• Directive: Stop after the line containing "Alpensüdseite, Fichte: 1398 -> 1127": print each line exactly from the first line of the listing up to that point.

• Available records:
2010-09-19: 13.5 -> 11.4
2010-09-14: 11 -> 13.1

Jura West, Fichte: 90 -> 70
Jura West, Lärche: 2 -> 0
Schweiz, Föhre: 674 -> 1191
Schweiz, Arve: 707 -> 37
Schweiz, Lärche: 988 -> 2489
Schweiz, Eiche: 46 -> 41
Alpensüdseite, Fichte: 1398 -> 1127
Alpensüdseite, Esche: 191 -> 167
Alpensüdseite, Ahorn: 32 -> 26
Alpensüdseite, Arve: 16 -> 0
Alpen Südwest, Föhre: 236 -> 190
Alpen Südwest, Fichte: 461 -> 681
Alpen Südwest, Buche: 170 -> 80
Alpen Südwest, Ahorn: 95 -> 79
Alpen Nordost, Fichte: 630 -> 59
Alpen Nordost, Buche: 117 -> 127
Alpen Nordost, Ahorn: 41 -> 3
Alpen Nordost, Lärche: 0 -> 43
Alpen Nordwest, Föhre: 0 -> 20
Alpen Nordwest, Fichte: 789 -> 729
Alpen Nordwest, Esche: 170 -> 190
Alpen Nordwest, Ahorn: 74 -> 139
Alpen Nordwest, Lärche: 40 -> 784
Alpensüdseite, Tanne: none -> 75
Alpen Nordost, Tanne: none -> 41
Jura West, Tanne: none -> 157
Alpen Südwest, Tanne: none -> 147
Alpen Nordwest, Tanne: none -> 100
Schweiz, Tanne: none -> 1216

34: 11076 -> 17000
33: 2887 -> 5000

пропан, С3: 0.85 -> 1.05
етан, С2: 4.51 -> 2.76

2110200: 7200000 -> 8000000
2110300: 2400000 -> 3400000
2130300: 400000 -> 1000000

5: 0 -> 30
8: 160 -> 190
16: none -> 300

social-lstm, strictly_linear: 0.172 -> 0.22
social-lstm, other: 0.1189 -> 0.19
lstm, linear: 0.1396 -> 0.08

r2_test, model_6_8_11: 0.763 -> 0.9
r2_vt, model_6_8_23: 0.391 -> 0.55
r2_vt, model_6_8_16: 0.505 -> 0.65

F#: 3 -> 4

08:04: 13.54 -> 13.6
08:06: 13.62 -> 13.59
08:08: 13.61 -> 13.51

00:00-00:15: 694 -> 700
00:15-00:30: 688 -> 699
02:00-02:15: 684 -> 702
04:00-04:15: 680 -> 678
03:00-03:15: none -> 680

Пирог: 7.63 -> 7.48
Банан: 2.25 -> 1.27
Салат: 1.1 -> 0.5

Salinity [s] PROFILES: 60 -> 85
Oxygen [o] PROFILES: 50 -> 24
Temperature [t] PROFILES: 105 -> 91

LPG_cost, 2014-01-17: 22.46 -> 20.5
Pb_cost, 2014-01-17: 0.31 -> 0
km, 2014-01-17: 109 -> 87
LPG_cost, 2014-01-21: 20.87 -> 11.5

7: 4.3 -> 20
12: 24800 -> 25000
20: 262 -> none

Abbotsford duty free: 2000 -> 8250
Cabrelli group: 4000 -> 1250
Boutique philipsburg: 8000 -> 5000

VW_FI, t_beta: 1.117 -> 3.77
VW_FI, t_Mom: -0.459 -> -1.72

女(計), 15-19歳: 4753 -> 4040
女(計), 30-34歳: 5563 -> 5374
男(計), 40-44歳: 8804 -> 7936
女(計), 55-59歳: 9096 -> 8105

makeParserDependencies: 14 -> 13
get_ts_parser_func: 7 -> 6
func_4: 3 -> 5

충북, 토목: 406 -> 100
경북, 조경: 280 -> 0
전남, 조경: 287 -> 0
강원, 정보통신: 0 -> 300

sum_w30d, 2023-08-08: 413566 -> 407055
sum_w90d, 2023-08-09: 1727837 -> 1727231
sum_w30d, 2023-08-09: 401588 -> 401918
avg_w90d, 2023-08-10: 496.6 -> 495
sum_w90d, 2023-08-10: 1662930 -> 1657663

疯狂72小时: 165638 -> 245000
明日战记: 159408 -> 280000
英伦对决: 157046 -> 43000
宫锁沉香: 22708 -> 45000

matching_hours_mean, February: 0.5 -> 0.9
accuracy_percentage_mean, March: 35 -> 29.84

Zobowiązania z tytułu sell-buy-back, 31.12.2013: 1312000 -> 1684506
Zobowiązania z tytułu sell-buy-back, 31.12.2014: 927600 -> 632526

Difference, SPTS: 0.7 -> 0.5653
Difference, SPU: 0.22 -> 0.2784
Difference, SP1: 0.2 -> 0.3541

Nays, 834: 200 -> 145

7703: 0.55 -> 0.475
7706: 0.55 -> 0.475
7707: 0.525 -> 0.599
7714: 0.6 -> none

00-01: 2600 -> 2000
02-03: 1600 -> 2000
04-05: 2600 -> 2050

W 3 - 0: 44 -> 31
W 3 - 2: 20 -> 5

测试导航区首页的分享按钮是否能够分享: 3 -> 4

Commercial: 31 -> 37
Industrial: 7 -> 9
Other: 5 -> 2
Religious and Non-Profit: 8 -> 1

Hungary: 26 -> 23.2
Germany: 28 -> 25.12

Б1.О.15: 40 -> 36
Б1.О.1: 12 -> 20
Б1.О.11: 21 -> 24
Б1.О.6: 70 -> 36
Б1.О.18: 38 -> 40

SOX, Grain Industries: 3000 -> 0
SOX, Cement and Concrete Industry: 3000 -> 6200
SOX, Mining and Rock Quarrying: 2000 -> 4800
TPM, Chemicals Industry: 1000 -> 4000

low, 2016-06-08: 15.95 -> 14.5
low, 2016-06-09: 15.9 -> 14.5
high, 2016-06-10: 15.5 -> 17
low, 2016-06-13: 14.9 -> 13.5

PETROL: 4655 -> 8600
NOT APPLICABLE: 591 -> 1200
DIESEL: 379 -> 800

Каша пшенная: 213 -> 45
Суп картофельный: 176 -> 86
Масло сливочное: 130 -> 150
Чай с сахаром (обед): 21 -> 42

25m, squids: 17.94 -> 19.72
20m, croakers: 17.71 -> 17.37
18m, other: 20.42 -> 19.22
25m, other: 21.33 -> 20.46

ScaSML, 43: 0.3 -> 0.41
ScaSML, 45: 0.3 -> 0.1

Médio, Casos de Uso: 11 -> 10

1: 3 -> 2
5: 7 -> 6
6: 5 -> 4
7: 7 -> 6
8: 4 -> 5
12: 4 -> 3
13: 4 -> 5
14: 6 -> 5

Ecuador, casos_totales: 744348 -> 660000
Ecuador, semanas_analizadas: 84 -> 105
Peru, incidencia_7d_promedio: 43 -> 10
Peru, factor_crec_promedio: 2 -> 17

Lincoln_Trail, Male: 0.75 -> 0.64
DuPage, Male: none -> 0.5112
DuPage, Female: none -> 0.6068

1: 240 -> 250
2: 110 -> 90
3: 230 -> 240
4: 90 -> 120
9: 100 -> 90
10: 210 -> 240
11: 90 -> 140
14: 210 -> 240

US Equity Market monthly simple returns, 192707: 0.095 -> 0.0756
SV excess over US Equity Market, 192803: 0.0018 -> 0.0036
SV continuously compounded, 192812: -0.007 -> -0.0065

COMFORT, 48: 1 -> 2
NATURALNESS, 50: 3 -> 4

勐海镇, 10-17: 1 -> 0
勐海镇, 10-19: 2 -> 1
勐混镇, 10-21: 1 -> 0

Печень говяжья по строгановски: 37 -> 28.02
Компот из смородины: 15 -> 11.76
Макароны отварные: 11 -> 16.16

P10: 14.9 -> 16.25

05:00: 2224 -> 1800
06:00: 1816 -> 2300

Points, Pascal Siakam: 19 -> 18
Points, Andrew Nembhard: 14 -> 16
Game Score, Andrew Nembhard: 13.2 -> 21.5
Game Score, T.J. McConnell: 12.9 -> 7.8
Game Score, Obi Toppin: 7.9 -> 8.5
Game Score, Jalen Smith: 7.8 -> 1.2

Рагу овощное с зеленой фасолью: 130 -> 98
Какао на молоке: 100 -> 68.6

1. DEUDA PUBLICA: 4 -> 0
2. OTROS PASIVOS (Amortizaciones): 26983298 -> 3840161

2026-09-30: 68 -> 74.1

• Solution to this task:
2010-09-19: 13.5 -> 11.4
2010-09-14: 11 -> 13.1

Jura West, Fichte: 90 -> 70
Jura West, Lärche: 2 -> 0
Schweiz, Föhre: 674 -> 1191
Schweiz, Arve: 707 -> 37
Schweiz, Lärche: 988 -> 2489
Schweiz, Eiche: 46 -> 41
Alpensüdseite, Fichte: 1398 -> 1127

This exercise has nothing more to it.